Manufacturing Micro-Patterned Surfaces with Multi-Robot Systems
This work addresses the challenge of scalable manufacturing for micro-patterned surfaces, which have applications in drag reduction and hydrophobicity, by proposing a multi-robot coordination method.
The paper tackles the problem of manufacturing micro-patterned surfaces at scale by using multiple robots with patterning tools, demonstrating that this approach can lower the coefficient of friction of metallic surfaces.
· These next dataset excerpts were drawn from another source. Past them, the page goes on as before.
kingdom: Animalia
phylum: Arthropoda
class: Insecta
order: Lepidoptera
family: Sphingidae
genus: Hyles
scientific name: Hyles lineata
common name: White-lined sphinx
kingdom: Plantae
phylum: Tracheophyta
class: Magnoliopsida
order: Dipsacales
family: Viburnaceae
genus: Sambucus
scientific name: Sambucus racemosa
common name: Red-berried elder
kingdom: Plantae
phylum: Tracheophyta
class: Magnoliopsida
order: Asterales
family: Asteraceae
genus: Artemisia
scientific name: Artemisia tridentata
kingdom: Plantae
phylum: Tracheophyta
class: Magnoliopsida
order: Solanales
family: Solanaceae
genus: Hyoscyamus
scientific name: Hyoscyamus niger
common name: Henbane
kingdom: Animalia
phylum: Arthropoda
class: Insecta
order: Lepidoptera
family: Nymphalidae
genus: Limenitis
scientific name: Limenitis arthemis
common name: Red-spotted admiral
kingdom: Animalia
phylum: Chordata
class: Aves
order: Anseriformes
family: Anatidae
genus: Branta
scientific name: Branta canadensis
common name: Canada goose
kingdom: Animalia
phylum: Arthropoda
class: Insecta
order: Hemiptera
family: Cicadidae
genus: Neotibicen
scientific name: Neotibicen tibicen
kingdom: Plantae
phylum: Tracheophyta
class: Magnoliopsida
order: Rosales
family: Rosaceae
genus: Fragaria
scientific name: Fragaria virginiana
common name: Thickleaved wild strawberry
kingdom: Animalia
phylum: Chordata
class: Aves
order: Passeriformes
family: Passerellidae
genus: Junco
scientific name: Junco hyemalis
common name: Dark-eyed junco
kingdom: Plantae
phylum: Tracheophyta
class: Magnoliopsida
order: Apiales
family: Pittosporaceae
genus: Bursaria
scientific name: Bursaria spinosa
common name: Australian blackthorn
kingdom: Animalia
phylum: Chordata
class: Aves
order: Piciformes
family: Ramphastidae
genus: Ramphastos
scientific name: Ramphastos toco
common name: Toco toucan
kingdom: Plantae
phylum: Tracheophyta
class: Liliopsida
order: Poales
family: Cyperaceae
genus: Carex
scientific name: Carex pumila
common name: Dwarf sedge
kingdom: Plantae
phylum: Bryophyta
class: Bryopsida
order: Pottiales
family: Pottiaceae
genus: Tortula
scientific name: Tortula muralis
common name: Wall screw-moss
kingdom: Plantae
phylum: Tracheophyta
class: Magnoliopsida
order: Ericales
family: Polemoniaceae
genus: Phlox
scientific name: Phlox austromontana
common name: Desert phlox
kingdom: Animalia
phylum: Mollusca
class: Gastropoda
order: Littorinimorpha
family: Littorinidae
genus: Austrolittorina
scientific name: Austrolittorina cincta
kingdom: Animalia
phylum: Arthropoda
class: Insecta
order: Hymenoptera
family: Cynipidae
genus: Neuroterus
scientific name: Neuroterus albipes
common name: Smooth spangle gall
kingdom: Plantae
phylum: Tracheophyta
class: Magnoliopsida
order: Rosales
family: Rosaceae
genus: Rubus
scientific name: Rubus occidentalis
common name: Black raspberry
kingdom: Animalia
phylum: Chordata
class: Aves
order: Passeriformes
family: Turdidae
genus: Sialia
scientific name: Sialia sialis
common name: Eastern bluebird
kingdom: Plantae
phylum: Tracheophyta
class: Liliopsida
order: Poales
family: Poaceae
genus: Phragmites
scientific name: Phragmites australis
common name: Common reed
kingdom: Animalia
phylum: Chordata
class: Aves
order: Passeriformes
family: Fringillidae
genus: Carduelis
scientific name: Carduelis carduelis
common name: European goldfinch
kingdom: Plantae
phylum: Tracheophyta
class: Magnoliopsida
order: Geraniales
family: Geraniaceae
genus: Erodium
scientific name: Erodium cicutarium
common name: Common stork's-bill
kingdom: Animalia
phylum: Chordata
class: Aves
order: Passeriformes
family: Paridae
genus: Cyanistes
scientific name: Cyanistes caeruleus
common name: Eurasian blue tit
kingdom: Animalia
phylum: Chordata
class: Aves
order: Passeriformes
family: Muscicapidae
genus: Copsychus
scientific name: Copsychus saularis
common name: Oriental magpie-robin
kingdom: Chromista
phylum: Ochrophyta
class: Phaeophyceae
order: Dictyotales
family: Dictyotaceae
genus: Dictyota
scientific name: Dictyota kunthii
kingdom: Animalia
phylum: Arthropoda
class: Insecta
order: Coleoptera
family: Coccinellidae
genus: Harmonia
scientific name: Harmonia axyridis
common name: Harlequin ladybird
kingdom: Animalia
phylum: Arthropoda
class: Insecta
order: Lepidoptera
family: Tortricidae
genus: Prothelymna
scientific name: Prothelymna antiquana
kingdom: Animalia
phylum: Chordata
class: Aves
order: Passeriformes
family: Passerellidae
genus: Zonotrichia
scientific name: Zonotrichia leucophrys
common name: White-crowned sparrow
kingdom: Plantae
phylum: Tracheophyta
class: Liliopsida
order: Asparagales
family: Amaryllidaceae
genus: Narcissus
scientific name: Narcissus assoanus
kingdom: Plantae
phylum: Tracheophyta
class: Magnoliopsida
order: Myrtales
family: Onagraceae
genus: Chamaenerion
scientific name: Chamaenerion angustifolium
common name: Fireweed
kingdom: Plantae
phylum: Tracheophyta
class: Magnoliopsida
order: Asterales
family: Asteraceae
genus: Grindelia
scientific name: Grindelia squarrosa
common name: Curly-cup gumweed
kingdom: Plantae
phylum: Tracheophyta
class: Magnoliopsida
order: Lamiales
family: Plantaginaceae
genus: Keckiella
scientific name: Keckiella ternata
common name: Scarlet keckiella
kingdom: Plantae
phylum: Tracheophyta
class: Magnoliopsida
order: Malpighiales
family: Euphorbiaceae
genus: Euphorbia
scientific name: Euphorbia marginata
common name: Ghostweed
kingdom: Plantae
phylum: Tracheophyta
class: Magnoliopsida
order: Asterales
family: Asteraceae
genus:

Applying micro-patterns to surfaces has been shown to impart useful physical properties such as drag reduction and hydrophobicity. However, current manufacturing techniques cannot produce micro-patterned surfaces at scale due to high-cost machinery and inefficient coverage techniques such as raster-scanning. In this work, we use multiple robots, each equipped with a patterning tool, to manufacture these surfaces. To allow these robots to coordinate during the patterning task, we use the ergodic control algorithm, which specifies coverage objectives using distributions. We demonstrate that robots can divide complicated coverage objectives by communicating compressed representations of their trajectory history both in simulations and experimental trials. Further, we show that robot-produced patterning can lower the coefficient of friction of metallic surfaces. This work demonstrates that distributed multi-robot systems can coordinate to manufacture products that were previously unrealizable at scale.